Here's the setup: the city installs public infrastructure — benches, counters, streetscape improvements — as part of neighborhood livability projects. Vandals tag them. And then the city turns around and fines nearby businesses for failing to keep that infrastructure clean. Infrastructure the businesses didn't ask for, didn't install, and don't own.
One local resident who lives near an affected business put it plainly: "They did not install these eating counters, the city did as a part of the living alleyways project. The project is amazing and really does liven the neighborhood, but this is not their problem."
It's a beautifully absurd bit of municipal logic. The city puts a bench on a public sidewalk, someone vandalizes it, and the sandwich shop next door gets the bill. As one SF resident quipped, "Peak SF. Can't control crime and vandalism, penalize law-abiding citizens and businesses for the city's own incompetence."
And here's the part that really stings: San Francisco's court system processes thousands of community service hours every year. Why aren't people ordered to clean up graffiti as part of their sentences? It's a question residents keep asking, and one that City Hall keeps ignoring.

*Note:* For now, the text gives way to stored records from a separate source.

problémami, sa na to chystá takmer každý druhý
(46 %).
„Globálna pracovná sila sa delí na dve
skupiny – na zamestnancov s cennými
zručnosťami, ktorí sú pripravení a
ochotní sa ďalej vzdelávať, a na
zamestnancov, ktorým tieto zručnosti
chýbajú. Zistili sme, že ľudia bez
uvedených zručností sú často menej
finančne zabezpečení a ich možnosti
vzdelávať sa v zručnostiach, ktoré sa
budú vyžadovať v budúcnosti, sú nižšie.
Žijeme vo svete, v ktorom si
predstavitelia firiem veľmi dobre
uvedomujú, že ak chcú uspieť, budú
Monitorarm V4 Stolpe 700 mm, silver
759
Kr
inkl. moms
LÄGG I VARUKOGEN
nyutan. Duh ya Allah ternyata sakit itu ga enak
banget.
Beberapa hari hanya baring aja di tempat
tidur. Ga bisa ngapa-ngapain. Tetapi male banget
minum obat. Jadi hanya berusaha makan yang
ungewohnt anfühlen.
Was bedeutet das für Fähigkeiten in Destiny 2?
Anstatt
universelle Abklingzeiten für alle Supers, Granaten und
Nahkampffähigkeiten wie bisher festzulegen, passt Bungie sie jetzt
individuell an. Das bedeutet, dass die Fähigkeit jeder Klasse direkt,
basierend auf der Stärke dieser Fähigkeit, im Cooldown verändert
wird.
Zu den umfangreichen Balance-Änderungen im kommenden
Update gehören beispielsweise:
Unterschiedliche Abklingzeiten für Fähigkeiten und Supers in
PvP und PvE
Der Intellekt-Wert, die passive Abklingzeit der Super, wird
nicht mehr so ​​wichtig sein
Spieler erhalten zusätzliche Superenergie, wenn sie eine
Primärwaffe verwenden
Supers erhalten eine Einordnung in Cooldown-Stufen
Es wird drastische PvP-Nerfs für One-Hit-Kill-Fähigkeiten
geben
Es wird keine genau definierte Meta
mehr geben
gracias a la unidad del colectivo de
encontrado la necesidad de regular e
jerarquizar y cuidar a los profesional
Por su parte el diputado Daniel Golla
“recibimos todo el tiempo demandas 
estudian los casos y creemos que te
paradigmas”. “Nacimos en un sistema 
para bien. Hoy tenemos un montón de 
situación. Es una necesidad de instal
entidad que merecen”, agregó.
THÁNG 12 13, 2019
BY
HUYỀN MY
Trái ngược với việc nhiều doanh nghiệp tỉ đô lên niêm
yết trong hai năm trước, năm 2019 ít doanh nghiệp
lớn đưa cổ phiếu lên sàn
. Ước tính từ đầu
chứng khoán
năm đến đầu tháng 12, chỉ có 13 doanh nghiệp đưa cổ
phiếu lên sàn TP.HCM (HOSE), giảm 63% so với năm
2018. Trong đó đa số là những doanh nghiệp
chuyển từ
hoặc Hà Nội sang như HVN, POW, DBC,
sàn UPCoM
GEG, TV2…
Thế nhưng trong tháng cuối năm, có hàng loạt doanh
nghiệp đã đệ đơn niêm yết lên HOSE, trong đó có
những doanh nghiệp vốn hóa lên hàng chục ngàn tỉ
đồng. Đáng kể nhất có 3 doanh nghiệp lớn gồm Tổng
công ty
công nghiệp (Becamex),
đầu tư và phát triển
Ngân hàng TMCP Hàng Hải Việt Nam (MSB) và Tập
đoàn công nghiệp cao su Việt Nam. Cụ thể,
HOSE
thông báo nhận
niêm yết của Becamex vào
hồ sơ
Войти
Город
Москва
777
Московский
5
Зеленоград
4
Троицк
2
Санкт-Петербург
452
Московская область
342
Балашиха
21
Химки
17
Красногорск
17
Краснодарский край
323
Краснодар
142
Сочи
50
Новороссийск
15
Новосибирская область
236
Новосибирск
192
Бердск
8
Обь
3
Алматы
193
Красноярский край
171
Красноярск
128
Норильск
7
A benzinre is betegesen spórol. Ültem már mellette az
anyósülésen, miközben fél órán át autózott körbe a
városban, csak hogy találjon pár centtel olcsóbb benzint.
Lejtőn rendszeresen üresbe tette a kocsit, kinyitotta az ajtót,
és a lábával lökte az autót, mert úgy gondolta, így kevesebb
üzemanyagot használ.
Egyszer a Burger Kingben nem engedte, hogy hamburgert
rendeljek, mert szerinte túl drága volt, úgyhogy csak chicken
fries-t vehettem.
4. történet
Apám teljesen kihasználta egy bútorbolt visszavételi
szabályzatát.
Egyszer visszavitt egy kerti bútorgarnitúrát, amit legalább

As one local put it, "I don't understand why community service ordered by the court doesn't include fixing these specific graffiti infractions for businesses and residences."
This is what happens when a city prioritizes the appearance of action over actual accountability. Instead of prosecuting vandals, enforcing existing laws, or even maintaining its own installations, San Francisco defaults to its favorite move: sending a bill to someone who's already doing their part by running a business and paying taxes in one of the most expensive cities on Earth.
If you install a bench on someone's block without asking, and that bench gets trashed, the cleanup is on you. That's not a radical libertarian take — it's basic fairness. But basic fairness has never been San Francisco's strong suit.